Kobayashi explains that the expansion into new markets and services means that Rakuten has established, and is building upon, the beginnings of a true Internet services ecosystem which is able to deliver a diverse range of consumer services, yet is anchored and unified by its membership loyalty programme, Rakuten Super Points.
“Our goal is to become the No. 1 Internet services company in the world. This may sound ambitious, but Rakuten means ‘optimistic’ in Japanese, and this is a goal we have set our hearts on.
“To be top in your industry, especially an Internet company, where everything is constantly changing at an unprecedented pace, you must be agile. English has been one of biggest challenges we have faced in expanding our business model, but it has now become one of our greatest assets.”
Kobayashi said Rakuten introduced “Englishnisation” in 2010 with the aim of getting all Rakuten employees to learn and speak English and to adopt a global mindset. “Today, almost all of Rakuten’s business units have fallen in line with Englishnisation – it hasn’t been easy, but we’re a company that relishes challenges.
The business imperative is not to grow in size to be as big as other Internet e-commerce players such as Amazon or Alibaba, says Kobayashi. “Because the business model we adopt is different, the opportunity for Rakuten is not a question of taking market share. It’s more a question of Rakuten offering a true global alternative to the previously accepted status quo – both for shop owners/merchants, and for consumers. We are confident that [our model of offering a different way of doing business] will play out successfully in the world of online retail.
Building in Asia
Asia will be a key theatre of play for Rakuten in the coming years, and particularly for Kobayashi who was only just appointed President and CEO of Rakuten Asia in September this year, overseeing operations in Indonesia, Malaysia, Singapore, Taiwan and Thailand.

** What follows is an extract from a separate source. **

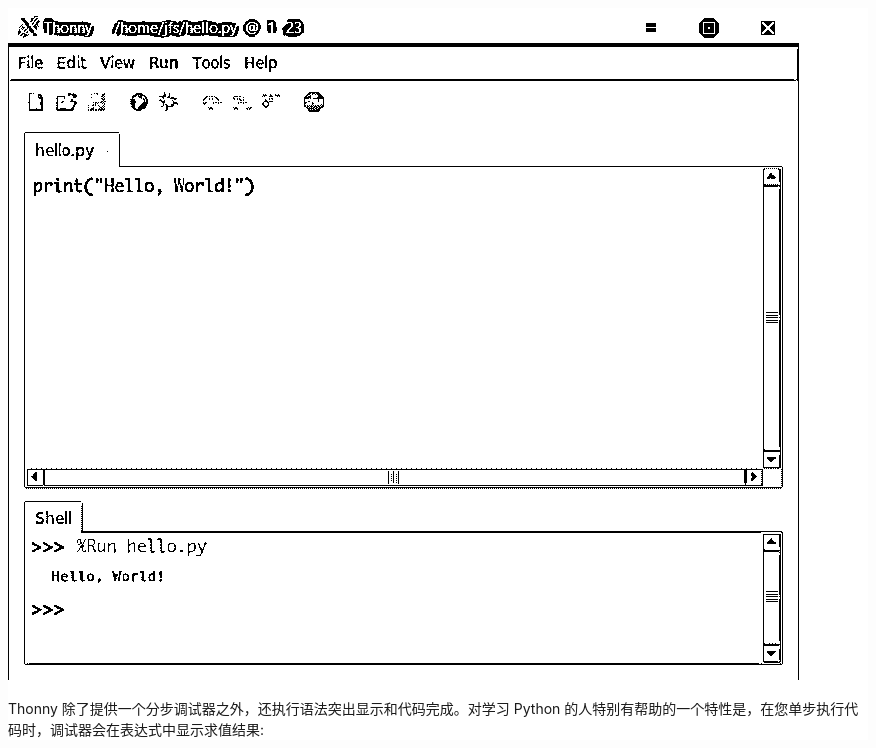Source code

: [![Python Thonny editor](img/9e184f6ac0e4369798dd120059552c5b.png)](https://files.realpython.com/media/thonny-editor.fc8d59bbcaa7.png)

Thonny 除了提供一个分步调试器之外，还执行语法突出显示和代码完成。对学习 Python 的人特别有帮助的一个特性是，在您单步执行代码时，调试器会在表达式中显示求值结果:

“I have two overarching goals for the business in Asia – to ‘go wider’ and ‘go deeper’. We will go wider by expanding our business into new markets. At the same time, Rakuten will go deeper into existing markets by introducing more businesses in addition to our e-commerce presence, building out the entire Rakuten ecosystem similar to what we have in Japan.”
Kobayashi will also be focusing on spreading the word about the Rakuten business model as it extends its presence in Asia. “I want people to understand that Rakuten’s e-commerce model is unlike other players, as we are focused on the experience of discovery and connection. We are a bazaar of curated shops rather than a vending machine, and want to delight people and bring the fun of shopping into the online space.
“We believe in creating value for merchants and customers by allowing both to build relationships with each other for mutual benefit. Our role is to provide the platform and tools that empower merchants to create a unique offering.
“The knowledge that Rakuten can empower our merchants and employees to achieve their dreams also excites me and keeps me going.”
Raising the bar for e-commerce
Consumers have learned to set low expectations for online shopping because the most popular sites are essentially just the vending machines of the Internet. We don’t believe that robots are that engaging or that helpful, but we believe in our merchants who happen to be experts as well as human. We believe that shopping is entertainment and aim to elevate consumers’ expectations for what online shopping can and should be – fun!”
“Human beings need communication and connection. We wanted to find a way to empower people … and thought that e-commerce could be a great way to enable this while creating a win-win situation for all involved.”